Она была удивлена: менее всего ожидала она именно этого вопроса.
— Прошлым летом мы с Питером приезжали на Вашингтонскую деревенскую ярмарку — так просто, ради развлечения. Мы съели по сандвичу в этом кафе, и я вспомнила это. — Она повернулась ко мне и быстро добавила: — Надеюсь, я могу вам доверять — должна же я доверять хоть кому-то. — В ее хриплом голосе звучала усталость. — Рут не знает, что это за люди — они могут пристрелить кого угодно. Я тоже их не знаю, но лучше представляю себе, с кем имею дело. — Она грустно улыбнулась. — Если я здесь останусь, я просто сойду с ума. Но я не могу вернуться в Чикаго. Мне нужна помощь. Если вы не сможете мне помочь, а только подведете, меня убьют. Или вы хитрая предательница, которая сумела как-то завоевать доверие Рут? Не знаю. Так или иначе, мне придется рискнуть. — Она так сильно стиснула руки, что костяшки ее пальцев побелели.
— Я частный детектив, — сказала я. — Ваш отец нанял меня на прошлой неделе, чтобы я нашла вас, а я нашла вместо вас тело Питера.
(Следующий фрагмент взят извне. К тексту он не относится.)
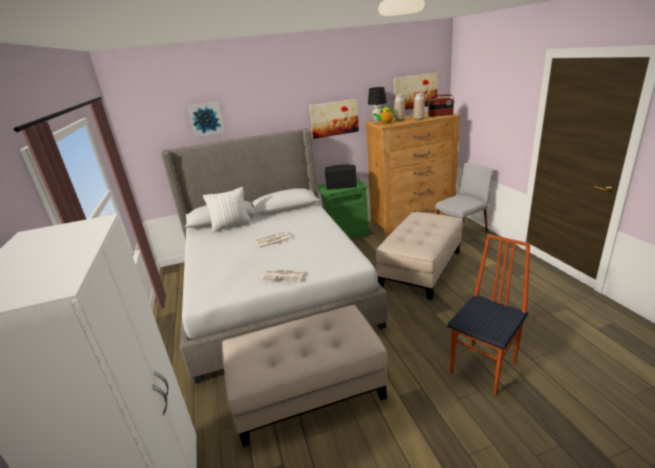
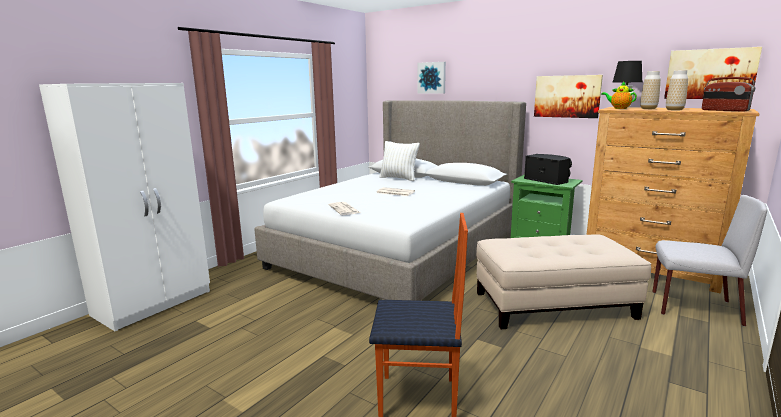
camera: 50 degrees right, 10 degrees down
beige ottoman [222,305,387,447] -> none

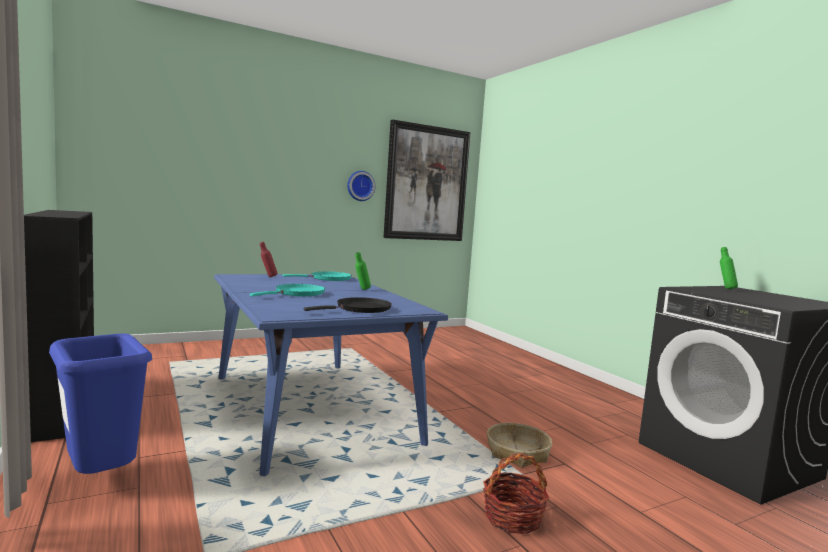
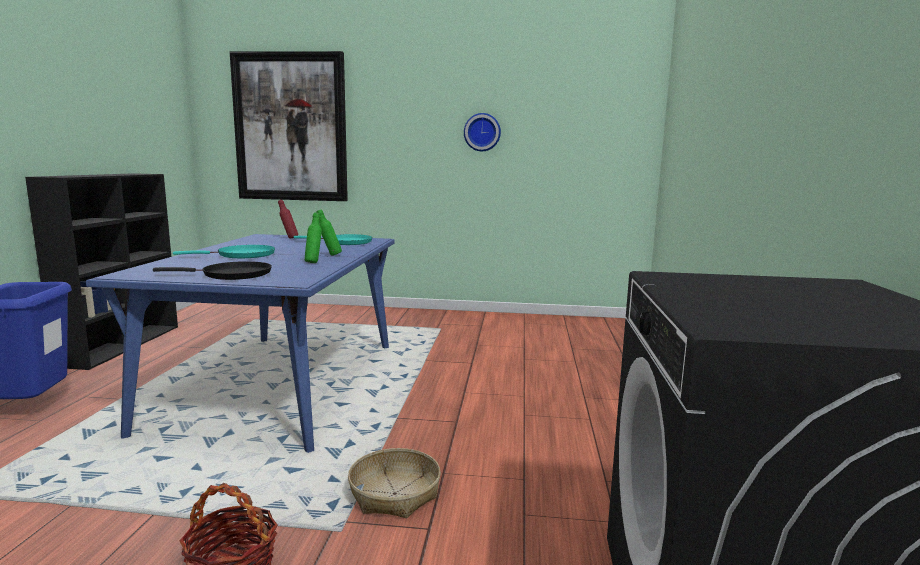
camera: 35 degrees right, 5 degrees up
picture [383,120,471,241] -> picture moved to [230,51,348,201]
green bottle [720,247,738,289] -> green bottle moved to [305,212,322,263]

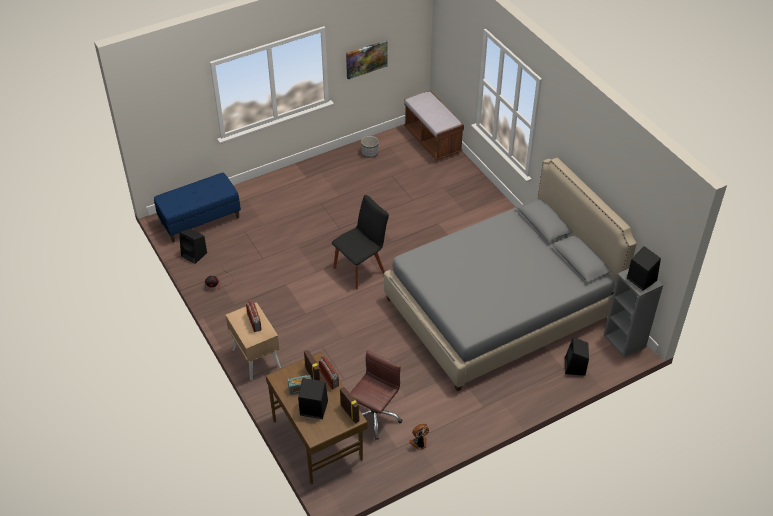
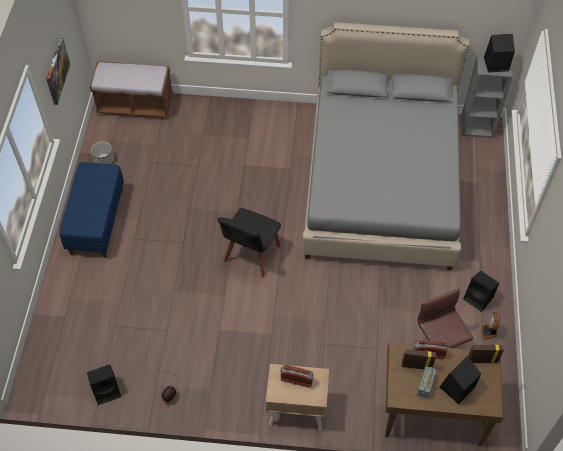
camera: 55 degrees left, 10 degrees up
blue bench [154,173,241,242] -> blue bench moved to [59,162,124,258]
black chair [332,195,389,289] -> black chair turned 150 degrees counterclockwise [217,208,281,278]
black speaker [565,337,589,376] -> black speaker moved to [463,271,499,312]

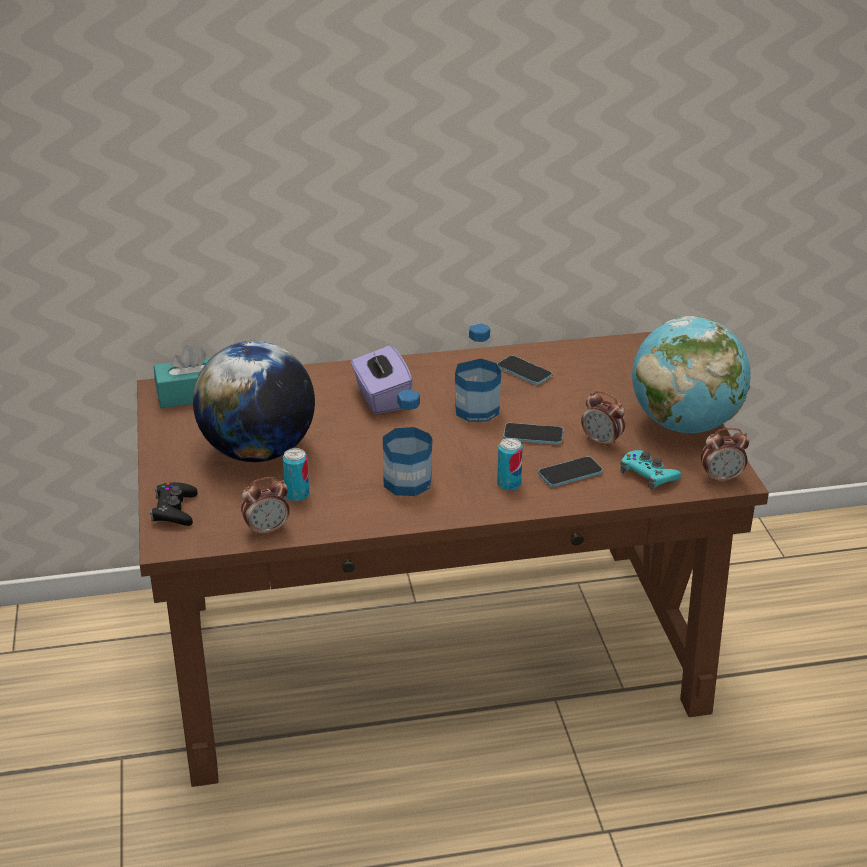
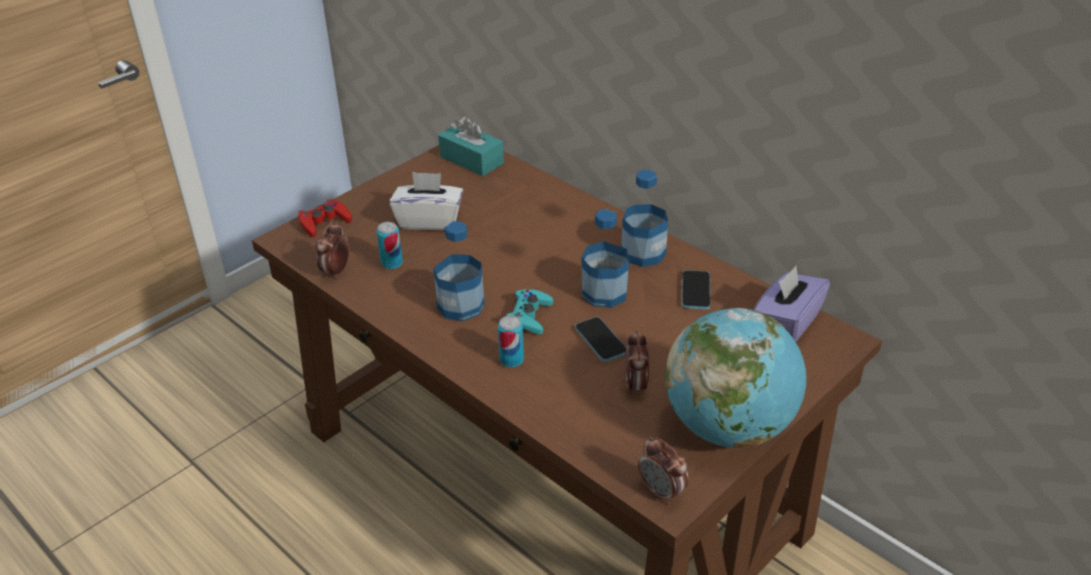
camera: 55 degrees right, 5 degrees up
black game controller [150,482,197,526] -> red game controller [298,199,352,237]
globe [193,341,315,462] -> white tissue box [390,172,463,230]
alarm clock [241,477,290,537] -> alarm clock turned 75 degrees clockwise [316,222,349,278]
purple tissue box [351,346,413,414] -> purple tissue box moved to [754,266,830,342]
phone [538,456,603,487] -> none
turquoise game controller [620,450,681,489] -> turquoise game controller moved to [505,289,553,335]
none -> bottle [621,170,668,267]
После уик-энда он сказал, чтобы я прекратила поиски. У меня есть свои догадки по поводу всего происходящего. Так я оказалась замешана в это дело. Я согласна, что вы в очень трудном положении. И если я сделаю какой-то промах, боюсь, что обеим нам придется очень туго. Вы не можете прятаться здесь вечно. И полагаю, что я достаточно крепкий орешек, что у меня достаточно ума и хитрости, чтобы вы могли на меня положиться. Я не могу исцелить боль, а она еще будет расти, но я могу вернуть вас в Чикаго — или куда вы хотите, — чтобы вы могли жить открыто и с достоинством.
Поразмыслив, она кивнула головой. Взад и вперед по тротуару шли люди; у меня было такое ощущение, как будто мы в аквариуме.
— Не могли бы мы где-нибудь поговорить? Где-нибудь, где было бы попросторнее?
— Тут есть парк.
— Прекрасно.
Парк находился на дороге, идущей в Милуоки. Я поставила «датсун» в стороне от шоссе, и мы сели на берегу маленькой речки, протекающей через парк и отделяющей его от задней стены крайслеровского завода. День был жаркий, но здесь, в сельской местности, воздух был ясный и сладостный.